The New York Times - August 6, 2008
Lawrence K. Altman
MEXICO CITY - The global response to the AIDS epidemic has short-changed children, health workers at the International AIDS Conference said here on Wednesday.
Although governments and donors provide large amounts of money for H.I.V. treatment in the developing world, too little of that money reaches children, said Linda Richter, a psychologist in South Africa who delivered the
first plenary lecture
She also said that despite increased efforts to reach pregnant women, too few of them were receiving the antiretroviral drugs that could prevent infection in their infants.
And while the news media have often highlighted the plight of children who have lost parents to AIDS, Dr. Richter said, "children orphaned by AIDS are, sadly, only the tip of the iceberg of H.I.V.-affected children."
All children in communities severely affected by H.I.V. require psychological, nutritional and other support, she said.
The conference, which ends Friday, is held every other year; this year there are more than 22,000 participants.
A report released at the conference by the Joint Learning Initiative on Children and H.I.V./AIDS, an independent, international study group, urged governments and donors to develop new approaches to alleviate the plight of children in areas hard hit by the epidemic.
Dr. Jim Yong Kim of Harvard University said that about 6 percent to 10 percent of children needing therapy were receiving it, compared with 30 percent of adults. An important factor, Dr. Richter said, is that too few infants are being tested for the infection.

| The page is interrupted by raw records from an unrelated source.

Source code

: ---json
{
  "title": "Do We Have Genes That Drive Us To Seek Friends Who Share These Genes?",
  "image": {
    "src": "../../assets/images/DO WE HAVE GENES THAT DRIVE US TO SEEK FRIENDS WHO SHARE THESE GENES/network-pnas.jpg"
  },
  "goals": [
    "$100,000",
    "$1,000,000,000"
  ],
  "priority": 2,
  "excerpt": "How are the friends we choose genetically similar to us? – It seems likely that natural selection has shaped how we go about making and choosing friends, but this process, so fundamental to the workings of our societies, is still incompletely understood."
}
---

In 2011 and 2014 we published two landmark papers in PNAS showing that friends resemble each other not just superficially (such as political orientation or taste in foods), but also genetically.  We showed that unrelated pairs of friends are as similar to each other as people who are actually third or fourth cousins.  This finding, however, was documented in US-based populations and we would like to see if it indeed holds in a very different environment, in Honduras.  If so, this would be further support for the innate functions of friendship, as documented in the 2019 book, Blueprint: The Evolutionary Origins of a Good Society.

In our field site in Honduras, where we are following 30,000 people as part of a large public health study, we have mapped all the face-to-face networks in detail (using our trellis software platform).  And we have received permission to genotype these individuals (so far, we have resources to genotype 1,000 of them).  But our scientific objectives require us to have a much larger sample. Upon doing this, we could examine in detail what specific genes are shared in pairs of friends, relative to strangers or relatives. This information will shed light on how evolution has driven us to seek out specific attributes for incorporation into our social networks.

Michel Sidibe, an official of the United Nations AIDS program, said that 1.5 million children had died of AIDS in the past five years and that 15 million children had lost one or both parents to AIDS, the United Nations definition of an orphan. An estimated 2 million children under the age of 15 are living with H.I.V.
Dr. Richter said that in the developing world much of the money for children in AIDS programs went to consultants and overhead costs.
It would be more effective, and more efficient, to give money directly to families and communities, she said, adding that poor people have shown that they make good decisions about getting food and other provisions. In some cases, she said, mothers are unable to take their children for medical care because of financial barriers, including being able to pay the bus fare to treatment centers.
Other speakers said that children would also be better helped by examining the dynamics of families. Studies in Botswana and Tanzania that were cited at a news conference showed that men were often unwilling to care for the sick except when women were unavailable. Over all, the speakers said, at least two-thirds of those giving care to infected people in Africa are women and girls.
Lorraine Sherr of University College London, meanwhile, said that more needed to be done to help families cope psychologically after AIDS deaths. She said she could find only 16 published studies on bereavement in the developing world among those affected by AIDS and that in discussing fathers in affected families, researchers reported only on those who had died.
"We need to know about live fathers," Professor Sherr said.